Top of Given data
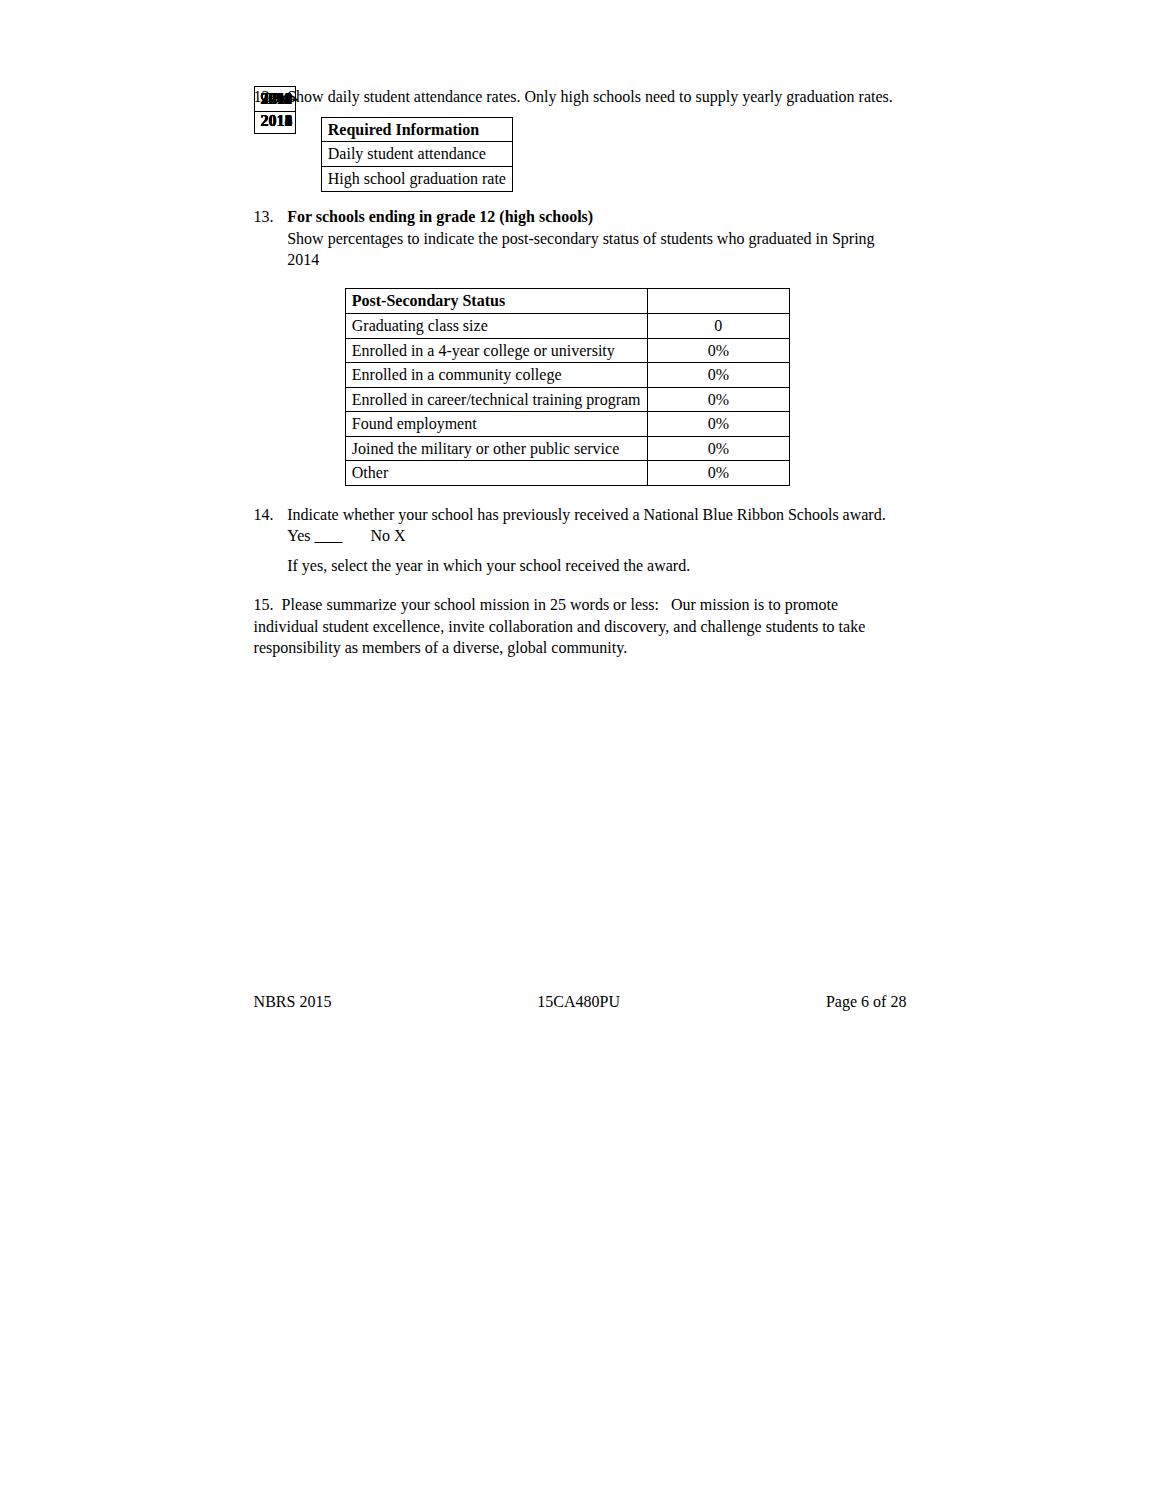12. Show daily student attendance rates. Only high schools need to supply yearly graduation rates.
| Required Information | 2013-2014 | 2012-2013 | 2011-2012 | 2010-2011 | 2009-2010 |
| --- | --- | --- | --- | --- | --- |
| Daily student attendance | 98% | 97% | 98% | 97% | 97% |
| High school graduation rate | 0% | 0% | 0% | 0% | 0% |
13. For schools ending in grade 12 (high schools)
Show percentages to indicate the post-secondary status of students who graduated in Spring 2014
| Post-Secondary Status | |
| Graduating class size | 0 |
| Enrolled in a 4-year college or university | 0% |
| Enrolled in a community college | 0% |
| Enrolled in career/technical training program | 0% |
| Found employment | 0% |
| Joined the military or other public service | 0% |
| Other | 0% |
14. Indicate whether your school has previously received a National Blue Ribbon Schools award.
Yes No X
If yes, select the year in which your school received the award.
15. Please summarize your school mission in 25 words or less: Our mission is to promote individual student excellence, invite collaboration and discovery, and challenge students to take responsibility as members of a diverse, global community.
NBRS 2015
15CA480PU
Page 6 of 28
Bottom of Given data
What this task involves:
Tally the lines of the material that include "your". Only the total should be given.

Response for this exercise:
3